Saturday, September 08, 2007

Chicago's Critical Mass in the News



Chatboard fall-out:


Critical Mass: Bike riders, cops clash; 7 arrested
Police force thousands to change route
September 2, 2007
BY DAVE NEWBART
Staff Reporter, Chicago Sun Times

Last month, a city official said the city was a "partner" with Critical Mass, the monthly ride in which thousands of cyclers pedal through various Chicago neighborhoods.

But Friday night, that partnership fizzled as Chicago Police took control of the ride, forbade riders to finish their planned route and then arrested seven riders on charges of obstructing traffic and disobeying police.

Longtime riders are upset at what they say were heavy-handed tactics by police.

"Our ride was taken over," said Dave "Mr. Bike" Glowacz, education director for the Chicagoland Bicycle Federation.

But authorities said the sheer number of riders---estimated at 2,000 to 3,000---led authorities to take control of the ride. "Police have a responsibility to ensure the safety of those citizens who are not participants," spokeswoman Monique Bond said Saturday.
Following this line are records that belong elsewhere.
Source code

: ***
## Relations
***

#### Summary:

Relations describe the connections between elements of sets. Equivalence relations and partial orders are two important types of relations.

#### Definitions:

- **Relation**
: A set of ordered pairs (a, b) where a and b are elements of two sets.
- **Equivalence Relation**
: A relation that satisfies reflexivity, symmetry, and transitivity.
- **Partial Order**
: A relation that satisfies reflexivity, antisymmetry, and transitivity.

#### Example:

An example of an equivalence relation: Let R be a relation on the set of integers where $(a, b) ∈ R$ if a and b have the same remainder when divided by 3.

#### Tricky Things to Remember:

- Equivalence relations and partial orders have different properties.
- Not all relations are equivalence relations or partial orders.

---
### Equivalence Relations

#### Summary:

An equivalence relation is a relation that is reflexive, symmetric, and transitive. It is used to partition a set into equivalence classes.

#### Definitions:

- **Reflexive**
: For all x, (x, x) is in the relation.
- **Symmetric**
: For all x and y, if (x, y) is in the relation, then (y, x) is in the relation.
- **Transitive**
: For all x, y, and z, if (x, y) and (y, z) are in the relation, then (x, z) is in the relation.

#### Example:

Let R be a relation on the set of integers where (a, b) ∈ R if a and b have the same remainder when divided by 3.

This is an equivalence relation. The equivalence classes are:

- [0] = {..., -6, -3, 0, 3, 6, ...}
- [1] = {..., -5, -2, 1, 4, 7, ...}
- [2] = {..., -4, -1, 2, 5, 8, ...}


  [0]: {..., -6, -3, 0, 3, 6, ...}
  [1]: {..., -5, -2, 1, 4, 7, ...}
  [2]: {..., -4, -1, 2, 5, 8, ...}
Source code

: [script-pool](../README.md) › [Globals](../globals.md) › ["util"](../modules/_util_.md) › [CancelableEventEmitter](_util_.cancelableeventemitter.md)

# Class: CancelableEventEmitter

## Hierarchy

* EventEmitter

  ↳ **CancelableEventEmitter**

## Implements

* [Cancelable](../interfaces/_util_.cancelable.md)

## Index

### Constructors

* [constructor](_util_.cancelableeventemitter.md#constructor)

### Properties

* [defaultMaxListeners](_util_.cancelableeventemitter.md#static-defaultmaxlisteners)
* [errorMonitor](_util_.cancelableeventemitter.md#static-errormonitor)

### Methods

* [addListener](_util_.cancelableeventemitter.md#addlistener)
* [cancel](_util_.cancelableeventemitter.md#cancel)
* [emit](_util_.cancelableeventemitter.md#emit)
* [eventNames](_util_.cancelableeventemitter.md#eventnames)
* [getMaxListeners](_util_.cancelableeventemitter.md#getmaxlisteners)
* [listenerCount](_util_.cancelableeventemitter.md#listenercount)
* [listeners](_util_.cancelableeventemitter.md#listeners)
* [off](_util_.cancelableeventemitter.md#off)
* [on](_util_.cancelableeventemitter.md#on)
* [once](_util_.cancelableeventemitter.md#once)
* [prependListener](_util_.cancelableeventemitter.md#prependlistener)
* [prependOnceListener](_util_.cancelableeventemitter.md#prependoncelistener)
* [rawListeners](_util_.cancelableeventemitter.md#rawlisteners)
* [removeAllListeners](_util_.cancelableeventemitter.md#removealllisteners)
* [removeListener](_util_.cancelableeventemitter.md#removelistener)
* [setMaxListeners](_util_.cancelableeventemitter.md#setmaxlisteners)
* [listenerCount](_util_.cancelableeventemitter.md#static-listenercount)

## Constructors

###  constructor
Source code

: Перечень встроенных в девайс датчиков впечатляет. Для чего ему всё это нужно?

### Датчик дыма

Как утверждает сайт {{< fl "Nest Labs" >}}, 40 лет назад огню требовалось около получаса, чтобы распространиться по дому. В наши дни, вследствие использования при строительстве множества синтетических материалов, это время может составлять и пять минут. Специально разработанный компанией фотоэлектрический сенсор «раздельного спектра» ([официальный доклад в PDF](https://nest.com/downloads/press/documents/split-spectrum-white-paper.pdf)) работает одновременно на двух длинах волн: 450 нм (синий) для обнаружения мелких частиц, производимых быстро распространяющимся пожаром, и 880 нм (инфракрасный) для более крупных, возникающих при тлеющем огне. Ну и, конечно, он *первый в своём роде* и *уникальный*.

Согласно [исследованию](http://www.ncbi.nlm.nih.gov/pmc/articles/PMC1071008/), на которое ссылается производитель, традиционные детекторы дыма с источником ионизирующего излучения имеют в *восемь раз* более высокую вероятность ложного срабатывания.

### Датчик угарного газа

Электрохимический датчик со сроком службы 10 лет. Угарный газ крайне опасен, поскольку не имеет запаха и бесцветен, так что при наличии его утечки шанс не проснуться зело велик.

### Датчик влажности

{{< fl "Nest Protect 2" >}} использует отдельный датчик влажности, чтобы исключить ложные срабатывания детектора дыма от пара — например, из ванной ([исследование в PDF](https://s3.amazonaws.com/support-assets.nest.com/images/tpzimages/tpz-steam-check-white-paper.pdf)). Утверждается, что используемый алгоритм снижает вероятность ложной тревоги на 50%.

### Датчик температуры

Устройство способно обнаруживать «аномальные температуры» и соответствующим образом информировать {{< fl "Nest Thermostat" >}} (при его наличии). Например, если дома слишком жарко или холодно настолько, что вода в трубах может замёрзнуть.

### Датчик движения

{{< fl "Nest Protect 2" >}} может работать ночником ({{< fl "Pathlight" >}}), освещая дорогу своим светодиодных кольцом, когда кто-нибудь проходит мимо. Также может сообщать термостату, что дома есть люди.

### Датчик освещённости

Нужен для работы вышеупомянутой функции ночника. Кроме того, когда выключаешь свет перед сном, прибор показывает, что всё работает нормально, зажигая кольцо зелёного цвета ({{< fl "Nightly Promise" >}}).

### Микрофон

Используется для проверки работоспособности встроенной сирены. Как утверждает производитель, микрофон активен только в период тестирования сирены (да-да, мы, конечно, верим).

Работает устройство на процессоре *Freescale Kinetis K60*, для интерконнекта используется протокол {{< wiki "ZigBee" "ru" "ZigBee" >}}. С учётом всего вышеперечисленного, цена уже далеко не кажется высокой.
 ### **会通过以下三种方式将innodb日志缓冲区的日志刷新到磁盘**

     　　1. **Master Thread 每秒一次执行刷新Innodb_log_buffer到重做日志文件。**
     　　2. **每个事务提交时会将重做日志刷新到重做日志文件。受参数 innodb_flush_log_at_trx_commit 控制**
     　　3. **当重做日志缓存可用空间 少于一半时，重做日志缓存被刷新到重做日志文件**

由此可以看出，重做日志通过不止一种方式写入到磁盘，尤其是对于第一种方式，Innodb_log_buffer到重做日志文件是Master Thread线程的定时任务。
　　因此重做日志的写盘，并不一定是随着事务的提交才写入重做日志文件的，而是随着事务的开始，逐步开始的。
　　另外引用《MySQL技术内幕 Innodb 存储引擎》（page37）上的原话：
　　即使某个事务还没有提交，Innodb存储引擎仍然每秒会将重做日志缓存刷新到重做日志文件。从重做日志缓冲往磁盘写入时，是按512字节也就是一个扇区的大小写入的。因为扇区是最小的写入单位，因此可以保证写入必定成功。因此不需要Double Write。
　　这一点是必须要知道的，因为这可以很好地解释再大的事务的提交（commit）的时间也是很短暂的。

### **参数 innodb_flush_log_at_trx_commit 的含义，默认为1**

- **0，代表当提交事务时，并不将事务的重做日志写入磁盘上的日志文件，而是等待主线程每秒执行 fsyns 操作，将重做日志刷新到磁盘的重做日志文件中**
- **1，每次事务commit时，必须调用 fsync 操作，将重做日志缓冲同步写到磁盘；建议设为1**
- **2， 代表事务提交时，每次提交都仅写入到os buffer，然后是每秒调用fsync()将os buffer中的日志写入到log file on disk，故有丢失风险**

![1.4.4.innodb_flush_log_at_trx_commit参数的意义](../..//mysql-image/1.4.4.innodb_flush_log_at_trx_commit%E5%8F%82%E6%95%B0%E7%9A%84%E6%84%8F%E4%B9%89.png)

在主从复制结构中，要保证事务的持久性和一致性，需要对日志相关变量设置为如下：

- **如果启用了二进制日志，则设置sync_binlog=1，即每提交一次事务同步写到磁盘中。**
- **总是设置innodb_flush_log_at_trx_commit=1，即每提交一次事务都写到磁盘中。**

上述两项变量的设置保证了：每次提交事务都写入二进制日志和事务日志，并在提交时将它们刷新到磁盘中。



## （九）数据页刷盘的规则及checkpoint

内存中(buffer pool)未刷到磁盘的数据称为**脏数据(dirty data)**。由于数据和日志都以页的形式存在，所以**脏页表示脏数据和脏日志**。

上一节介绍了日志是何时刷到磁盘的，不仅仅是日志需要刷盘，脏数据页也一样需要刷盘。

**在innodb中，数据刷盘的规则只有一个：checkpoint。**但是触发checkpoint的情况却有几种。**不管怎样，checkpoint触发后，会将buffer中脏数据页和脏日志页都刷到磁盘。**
Glowacz, 50, of Logan Square, and a friend spent hours creating Friday's route. The plan, distributed to all riders who gathered at Daley Center Plaza, was to ride slightly north and east, double back down Indiana, past Mayor Daley's home, through the IIT campus, past Sox Park, through Chinatown and then end at 12th Street Beach.

Several police officers rode with the bikers, including one at the front. When they got to Randolph just east of Columbus, an officer announced, "'You are not going east of Michigan and you are not going down Indiana,'" recalled Glowacz. "'If you continue going that way, we are going to lock you up.'"

The riders obeyed, and the officer steered the bicyclists west on Randolph to Wabash and then on various streets from there.

In interviews and on Internet forums Saturday, some riders speculated that police did not want cyclers to go by the mayor's house, especially since earlier rides had gone down busy downtown streets before. But Bond denied that, saying "the route was redirected for safety reasons" away from Jazzfest and a concert at Northerly Island.

Riders still wanted to finish at the lake and attempted to head east, but police refused to allow it, said Carl Hayden, who was at the front of the ride.

At Roosevelt and Canal, a standoff ensued as police would only allow riders to head west. Police arrested cyclists who they say refused to leave the intersection.
Dave Vondle, 24, an electrical engineer from Logan's Square, said he was arrested because "I didn't move fast enough."

Hayden, an information technology manager from Cary, was also arrested.

All seven spent the night in jail on misdemeanor charges.